HONG KONG - A British photographer said Sunday that the wife of Zimbabwean President Robert Mugabe punched him repeatedly in the face after he tried to take pictures of her near a luxury hotel in Hong Kong.

Richard Jones told The Associated Press that Grace Mugabe, 43, ordered a bodyguard to hold him down and then attacked him herself on Thursday near the Shangri-La hotel on Hong Kong's Kowloon peninsula.

"She directed several punches into my face," Jones said. "She was wearing diamond-encrusted rings, which caused a lot of lacerations."

Jones, 42, from Machen in South Wales, was on a freelance assignment for London's The Sunday Times.

He said he suffered at least 10 cuts to his face but did not require hospitalization.

"She was screaming, completely crazy," The Sunday Times quoted a witness, Austrian tourist Werner Zapletal, as saying in a report Sunday.

Police spokeswoman Odelia Tam said police are investigating the alleged attack but have not made any arrests. She said she did not know the identity of the alleged attacker.

Calls seeking comment Sunday from the Zimbabwean embassy in Beijing went unanswered.

The Sunday Times condemned the attack.

"We take very seriously the freedom of journalists to operate abiding by the law in Hong Kong and we look to the Hong Kong authorities to uphold those rights at all times," said Michael Sheridan, the paper's Far East correspondent.

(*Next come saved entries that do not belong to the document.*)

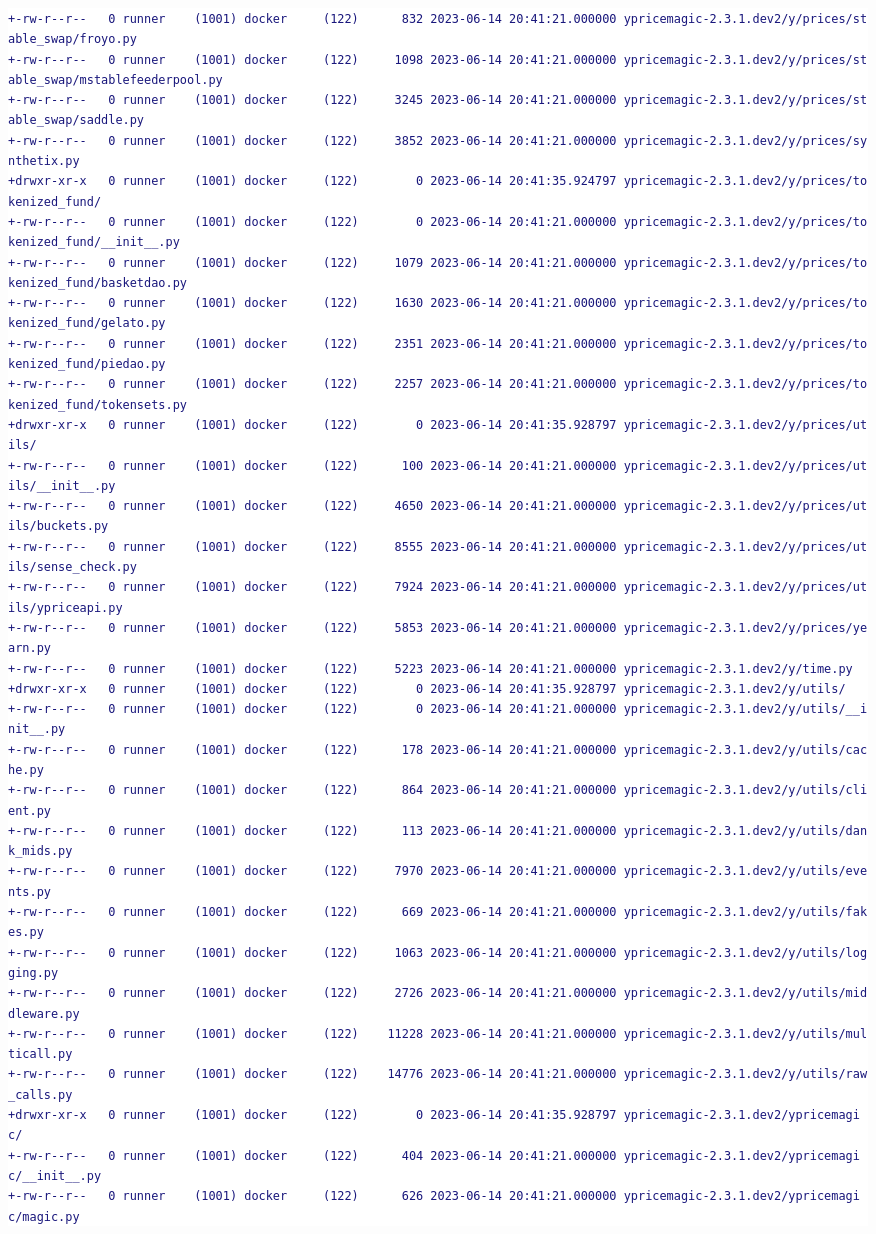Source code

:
 ```diff
+-rw-r--r--   0 runner    (1001) docker     (122)      832 2023-06-14 20:41:21.000000 ypricemagic-2.3.1.dev2/y/prices/stable_swap/froyo.py
+-rw-r--r--   0 runner    (1001) docker     (122)     1098 2023-06-14 20:41:21.000000 ypricemagic-2.3.1.dev2/y/prices/stable_swap/mstablefeederpool.py
+-rw-r--r--   0 runner    (1001) docker     (122)     3245 2023-06-14 20:41:21.000000 ypricemagic-2.3.1.dev2/y/prices/stable_swap/saddle.py
+-rw-r--r--   0 runner    (1001) docker     (122)     3852 2023-06-14 20:41:21.000000 ypricemagic-2.3.1.dev2/y/prices/synthetix.py
+drwxr-xr-x   0 runner    (1001) docker     (122)        0 2023-06-14 20:41:35.924797 ypricemagic-2.3.1.dev2/y/prices/tokenized_fund/
+-rw-r--r--   0 runner    (1001) docker     (122)        0 2023-06-14 20:41:21.000000 ypricemagic-2.3.1.dev2/y/prices/tokenized_fund/__init__.py
+-rw-r--r--   0 runner    (1001) docker     (122)     1079 2023-06-14 20:41:21.000000 ypricemagic-2.3.1.dev2/y/prices/tokenized_fund/basketdao.py
+-rw-r--r--   0 runner    (1001) docker     (122)     1630 2023-06-14 20:41:21.000000 ypricemagic-2.3.1.dev2/y/prices/tokenized_fund/gelato.py
+-rw-r--r--   0 runner    (1001) docker     (122)     2351 2023-06-14 20:41:21.000000 ypricemagic-2.3.1.dev2/y/prices/tokenized_fund/piedao.py
+-rw-r--r--   0 runner    (1001) docker     (122)     2257 2023-06-14 20:41:21.000000 ypricemagic-2.3.1.dev2/y/prices/tokenized_fund/tokensets.py
+drwxr-xr-x   0 runner    (1001) docker     (122)        0 2023-06-14 20:41:35.928797 ypricemagic-2.3.1.dev2/y/prices/utils/
+-rw-r--r--   0 runner    (1001) docker     (122)      100 2023-06-14 20:41:21.000000 ypricemagic-2.3.1.dev2/y/prices/utils/__init__.py
+-rw-r--r--   0 runner    (1001) docker     (122)     4650 2023-06-14 20:41:21.000000 ypricemagic-2.3.1.dev2/y/prices/utils/buckets.py
+-rw-r--r--   0 runner    (1001) docker     (122)     8555 2023-06-14 20:41:21.000000 ypricemagic-2.3.1.dev2/y/prices/utils/sense_check.py
+-rw-r--r--   0 runner    (1001) docker     (122)     7924 2023-06-14 20:41:21.000000 ypricemagic-2.3.1.dev2/y/prices/utils/ypriceapi.py
+-rw-r--r--   0 runner    (1001) docker     (122)     5853 2023-06-14 20:41:21.000000 ypricemagic-2.3.1.dev2/y/prices/yearn.py
+-rw-r--r--   0 runner    (1001) docker     (122)     5223 2023-06-14 20:41:21.000000 ypricemagic-2.3.1.dev2/y/time.py
+drwxr-xr-x   0 runner    (1001) docker     (122)        0 2023-06-14 20:41:35.928797 ypricemagic-2.3.1.dev2/y/utils/
+-rw-r--r--   0 runner    (1001) docker     (122)        0 2023-06-14 20:41:21.000000 ypricemagic-2.3.1.dev2/y/utils/__init__.py
+-rw-r--r--   0 runner    (1001) docker     (122)      178 2023-06-14 20:41:21.000000 ypricemagic-2.3.1.dev2/y/utils/cache.py
+-rw-r--r--   0 runner    (1001) docker     (122)      864 2023-06-14 20:41:21.000000 ypricemagic-2.3.1.dev2/y/utils/client.py
+-rw-r--r--   0 runner    (1001) docker     (122)      113 2023-06-14 20:41:21.000000 ypricemagic-2.3.1.dev2/y/utils/dank_mids.py
+-rw-r--r--   0 runner    (1001) docker     (122)     7970 2023-06-14 20:41:21.000000 ypricemagic-2.3.1.dev2/y/utils/events.py
+-rw-r--r--   0 runner    (1001) docker     (122)      669 2023-06-14 20:41:21.000000 ypricemagic-2.3.1.dev2/y/utils/fakes.py
+-rw-r--r--   0 runner    (1001) docker     (122)     1063 2023-06-14 20:41:21.000000 ypricemagic-2.3.1.dev2/y/utils/logging.py
+-rw-r--r--   0 runner    (1001) docker     (122)     2726 2023-06-14 20:41:21.000000 ypricemagic-2.3.1.dev2/y/utils/middleware.py
+-rw-r--r--   0 runner    (1001) docker     (122)    11228 2023-06-14 20:41:21.000000 ypricemagic-2.3.1.dev2/y/utils/multicall.py
+-rw-r--r--   0 runner    (1001) docker     (122)    14776 2023-06-14 20:41:21.000000 ypricemagic-2.3.1.dev2/y/utils/raw_calls.py
+drwxr-xr-x   0 runner    (1001) docker     (122)        0 2023-06-14 20:41:35.928797 ypricemagic-2.3.1.dev2/ypricemagic/
+-rw-r--r--   0 runner    (1001) docker     (122)      404 2023-06-14 20:41:21.000000 ypricemagic-2.3.1.dev2/ypricemagic/__init__.py
+-rw-r--r--   0 runner    (1001) docker     (122)      626 2023-06-14 20:41:21.000000 ypricemagic-2.3.1.dev2/ypricemagic/magic.py
```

Zimbabwe's first lady was vacationing in Hong Kong and visiting her daughter Bona, who is studying in the Chinese-ruled former British colony, The Sunday Times said.

Grace Mugabe has left Hong Kong since the alleged attack, the report said.

Sheridan said he and Jones had been staking out the Shangri-La on Thursday, where Mugabe was believed to be staying.

Sheridan told the AP he approached Mugabe in the lobby of the Shangri-La shortly before the alleged attack, but a female companion denied her identity.

About 10 minutes later, he found Jones nearby "with his face streaming blood."

Sheridan said The Sunday Times wanted to "draw a contrast between her lifestyle and the plight of the people in Zimbabwe."

Zimbabwe is suffering from a cholera crisis that has killed 2,200 people and an economic meltdown that has seen inflation officially put at 231 million per cent.

Despite the country's political and economic difficulties, Grace Mugabe went ahead with a vacation in Asia, spending time in the Malaysian island resort Langkawi and Singapore before arriving in Hong Kong, The Sunday Times said. Robert Mugabe joined his wife in Singapore for a few days, the newspaper said.

Meanwhile, the country's main opposition leader, Morgan Tsvangirai, returned home Saturday for talks Monday with Robert Mugabe about a power-sharing agreement that was reached in September but never implemented.